There is no doubt that the historical realities surrounding the Scopes trial were far more complex than my own understanding of them to this point. Larsen’s book confirms much of what we have published previously on the subject, showing that matters were far different from the mythical popular version of science vs Christianity as portrayed ad nauseam in the play and movie Inherit the Wind.

Even this play seems to have a more complex background than meets the eye. It appears that the intention (of its human authors at least) of the play was not to enter the origins debate, which they thought had been largely won by evolutionism already. It was in fact written with the Scopes trial as a convenient setting to satirically protest the McCarthy era persecutions. Its mocking caricature of fundamentalism was a convenient by-product which has been greatly used of the devil.

It was interesting to read of a constitutional scholar, sympathetic to evolution, who nevertheless stormed out of a Broadway performance of the play in disgust (for the first time in his life) because of its distortions of the historical Bryan in particular.
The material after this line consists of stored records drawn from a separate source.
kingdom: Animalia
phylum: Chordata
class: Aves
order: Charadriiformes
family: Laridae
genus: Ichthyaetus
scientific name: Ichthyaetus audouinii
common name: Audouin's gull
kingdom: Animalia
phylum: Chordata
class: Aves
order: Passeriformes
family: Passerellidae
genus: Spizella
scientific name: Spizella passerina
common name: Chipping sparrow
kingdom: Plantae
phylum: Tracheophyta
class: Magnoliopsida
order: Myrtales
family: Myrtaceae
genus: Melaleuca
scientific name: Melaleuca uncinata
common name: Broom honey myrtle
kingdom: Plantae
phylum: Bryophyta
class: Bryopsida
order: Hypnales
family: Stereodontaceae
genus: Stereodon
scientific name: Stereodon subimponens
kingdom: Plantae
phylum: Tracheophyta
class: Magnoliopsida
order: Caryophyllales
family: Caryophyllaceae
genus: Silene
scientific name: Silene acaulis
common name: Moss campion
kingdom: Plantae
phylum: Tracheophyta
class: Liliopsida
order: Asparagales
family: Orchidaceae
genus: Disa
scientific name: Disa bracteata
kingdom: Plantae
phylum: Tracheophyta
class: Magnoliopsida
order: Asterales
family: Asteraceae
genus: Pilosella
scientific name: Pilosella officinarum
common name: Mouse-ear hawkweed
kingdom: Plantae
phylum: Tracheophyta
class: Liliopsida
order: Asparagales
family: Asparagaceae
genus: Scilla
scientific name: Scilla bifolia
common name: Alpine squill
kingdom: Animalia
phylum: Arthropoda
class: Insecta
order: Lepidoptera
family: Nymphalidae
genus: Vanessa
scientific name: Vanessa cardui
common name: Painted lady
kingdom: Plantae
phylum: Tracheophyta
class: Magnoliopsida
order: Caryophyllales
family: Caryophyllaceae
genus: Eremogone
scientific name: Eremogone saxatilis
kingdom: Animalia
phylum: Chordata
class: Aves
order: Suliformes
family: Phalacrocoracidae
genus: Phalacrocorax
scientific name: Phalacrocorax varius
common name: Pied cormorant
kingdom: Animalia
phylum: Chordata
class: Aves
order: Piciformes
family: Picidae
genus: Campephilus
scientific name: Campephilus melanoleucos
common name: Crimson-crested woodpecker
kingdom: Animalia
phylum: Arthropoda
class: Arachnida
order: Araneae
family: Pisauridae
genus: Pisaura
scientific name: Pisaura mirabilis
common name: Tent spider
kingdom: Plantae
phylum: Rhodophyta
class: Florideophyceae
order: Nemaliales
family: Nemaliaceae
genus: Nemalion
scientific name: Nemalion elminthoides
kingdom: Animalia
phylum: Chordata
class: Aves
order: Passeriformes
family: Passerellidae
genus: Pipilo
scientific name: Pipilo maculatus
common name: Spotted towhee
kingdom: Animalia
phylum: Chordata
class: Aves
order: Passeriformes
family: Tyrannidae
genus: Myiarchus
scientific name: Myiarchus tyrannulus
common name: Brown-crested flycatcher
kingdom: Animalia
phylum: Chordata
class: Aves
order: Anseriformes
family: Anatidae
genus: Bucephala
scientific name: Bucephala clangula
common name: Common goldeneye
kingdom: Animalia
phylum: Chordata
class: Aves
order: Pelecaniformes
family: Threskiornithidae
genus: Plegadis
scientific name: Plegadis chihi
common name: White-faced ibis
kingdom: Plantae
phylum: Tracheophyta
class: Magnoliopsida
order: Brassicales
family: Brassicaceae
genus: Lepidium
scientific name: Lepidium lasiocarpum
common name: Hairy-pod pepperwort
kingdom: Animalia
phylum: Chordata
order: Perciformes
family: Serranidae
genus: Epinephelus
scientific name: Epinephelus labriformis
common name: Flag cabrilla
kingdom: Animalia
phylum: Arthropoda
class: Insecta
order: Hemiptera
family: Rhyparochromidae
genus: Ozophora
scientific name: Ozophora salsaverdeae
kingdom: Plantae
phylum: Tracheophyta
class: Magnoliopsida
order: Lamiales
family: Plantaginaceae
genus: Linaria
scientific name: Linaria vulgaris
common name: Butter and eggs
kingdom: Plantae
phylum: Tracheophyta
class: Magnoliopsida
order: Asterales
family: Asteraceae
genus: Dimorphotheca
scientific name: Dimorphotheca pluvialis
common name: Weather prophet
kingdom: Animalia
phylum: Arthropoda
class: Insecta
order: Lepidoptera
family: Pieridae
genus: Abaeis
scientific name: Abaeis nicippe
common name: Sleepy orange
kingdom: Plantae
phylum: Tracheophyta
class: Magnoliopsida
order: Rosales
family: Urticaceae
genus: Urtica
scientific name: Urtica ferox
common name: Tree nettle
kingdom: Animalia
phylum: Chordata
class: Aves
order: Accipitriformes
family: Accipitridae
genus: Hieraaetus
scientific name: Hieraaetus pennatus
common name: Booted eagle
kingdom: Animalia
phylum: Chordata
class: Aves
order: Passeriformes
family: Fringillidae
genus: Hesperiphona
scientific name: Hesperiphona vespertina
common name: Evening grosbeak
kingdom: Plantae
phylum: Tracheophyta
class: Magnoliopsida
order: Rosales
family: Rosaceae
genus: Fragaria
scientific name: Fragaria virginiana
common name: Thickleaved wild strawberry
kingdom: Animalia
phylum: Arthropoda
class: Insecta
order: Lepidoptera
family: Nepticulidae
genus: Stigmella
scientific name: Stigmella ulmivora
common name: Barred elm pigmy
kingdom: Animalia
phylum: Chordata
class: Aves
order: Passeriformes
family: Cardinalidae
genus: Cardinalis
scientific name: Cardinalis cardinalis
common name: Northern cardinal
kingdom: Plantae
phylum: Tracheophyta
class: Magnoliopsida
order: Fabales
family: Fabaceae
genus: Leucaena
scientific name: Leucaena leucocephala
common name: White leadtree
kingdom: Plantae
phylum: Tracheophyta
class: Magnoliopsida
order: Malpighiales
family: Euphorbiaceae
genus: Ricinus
Even Time magazine at the time slammed the play as ‘wild and unjust’ in its portrayals. Since then, sadly, this unjust recital has become deeply ingrained in the American psyche, as the play is performed by schoolchildren over and over each year. It is this stage and screen portrayal which, as Carl Sagan is quoted as recognizing, has had a ‘considerable national influence’, far in excess of the trial itself.

In summary, this is a well-written book. Though the extent to which it will aid the creationist cause is debatable, the Scopes trial is an important historical defining event in the whole creation/evolution struggle. Thus, the useful information and insights this book provides more than justifies having a copy on the shelves of the CMI (Australia) library.